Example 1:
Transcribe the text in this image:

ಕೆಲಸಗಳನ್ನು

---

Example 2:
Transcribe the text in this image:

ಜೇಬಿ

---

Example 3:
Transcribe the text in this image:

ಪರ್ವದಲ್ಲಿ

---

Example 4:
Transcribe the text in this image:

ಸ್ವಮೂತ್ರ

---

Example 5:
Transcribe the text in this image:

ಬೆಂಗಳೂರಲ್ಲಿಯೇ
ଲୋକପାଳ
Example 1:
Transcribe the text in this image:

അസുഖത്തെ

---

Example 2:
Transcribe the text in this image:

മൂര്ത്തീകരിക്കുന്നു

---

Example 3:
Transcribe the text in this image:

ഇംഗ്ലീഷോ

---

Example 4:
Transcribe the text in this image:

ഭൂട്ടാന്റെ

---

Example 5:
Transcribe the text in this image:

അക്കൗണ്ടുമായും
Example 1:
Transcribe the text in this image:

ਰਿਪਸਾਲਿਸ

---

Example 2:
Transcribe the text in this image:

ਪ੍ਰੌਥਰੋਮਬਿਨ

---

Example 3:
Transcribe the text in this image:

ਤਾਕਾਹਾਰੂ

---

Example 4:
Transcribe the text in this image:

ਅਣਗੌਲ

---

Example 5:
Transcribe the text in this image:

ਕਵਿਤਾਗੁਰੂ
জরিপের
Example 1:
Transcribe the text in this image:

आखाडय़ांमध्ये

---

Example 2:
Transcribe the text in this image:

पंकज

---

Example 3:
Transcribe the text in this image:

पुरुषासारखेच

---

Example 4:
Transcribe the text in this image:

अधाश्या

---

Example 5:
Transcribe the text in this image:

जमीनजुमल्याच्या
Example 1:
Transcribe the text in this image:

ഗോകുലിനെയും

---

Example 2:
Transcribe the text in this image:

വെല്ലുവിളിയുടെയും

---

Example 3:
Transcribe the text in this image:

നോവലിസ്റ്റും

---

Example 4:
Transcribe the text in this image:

__Exercise brief__. Give the listing again exactly as it appears.

__Task solution__.
Example 1:
Transcribe the text in this image:

ಕೆಲಸಗಳನ್ನು

---

Example 2:
Transcribe the text in this image:

ಜೇಬಿ

---

Example 3:
Transcribe the text in this image:

ಪರ್ವದಲ್ಲಿ

---

Example 4:
Transcribe the text in this image:

ಸ್ವಮೂತ್ರ

---

Example 5:
Transcribe the text in this image:

ಬೆಂಗಳೂರಲ್ಲಿಯೇ
ଲୋକପାଳ
Example 1:
Transcribe the text in this image:

അസുഖത്തെ

---

Example 2:
Transcribe the text in this image:

മൂര്ത്തീകരിക്കുന്നു

---

Example 3:
Transcribe the text in this image:

ഇംഗ്ലീഷോ

---

Example 4:
Transcribe the text in this image:

ഭൂട്ടാന്റെ

---

Example 5:
Transcribe the text in this image:

അക്കൗണ്ടുമായും
Example 1:
Transcribe the text in this image:

ਰਿਪਸਾਲਿਸ

---

Example 2:
Transcribe the text in this image:

ਪ੍ਰੌਥਰੋਮਬਿਨ

---

Example 3:
Transcribe the text in this image:

ਤਾਕਾਹਾਰੂ

---

Example 4:
Transcribe the text in this image:

ਅਣਗੌਲ

---

Example 5:
Transcribe the text in this image:

ਕਵਿਤਾਗੁਰੂ
জরিপের
Example 1:
Transcribe the text in this image:

आखाडय़ांमध्ये

---

Example 2:
Transcribe the text in this image:

पंकज

---

Example 3:
Transcribe the text in this image:

पुरुषासारखेच

---

Example 4:
Transcribe the text in this image:

अधाश्या

---

Example 5:
Transcribe the text in this image:

जमीनजुमल्याच्या
Example 1:
Transcribe the text in this image:

ഗോകുലിനെയും

---

Example 2:
Transcribe the text in this image:

വെല്ലുവിളിയുടെയും

---

Example 3:
Transcribe the text in this image:

നോവലിസ്റ്റും

---

Example 4:
Transcribe the text in this image:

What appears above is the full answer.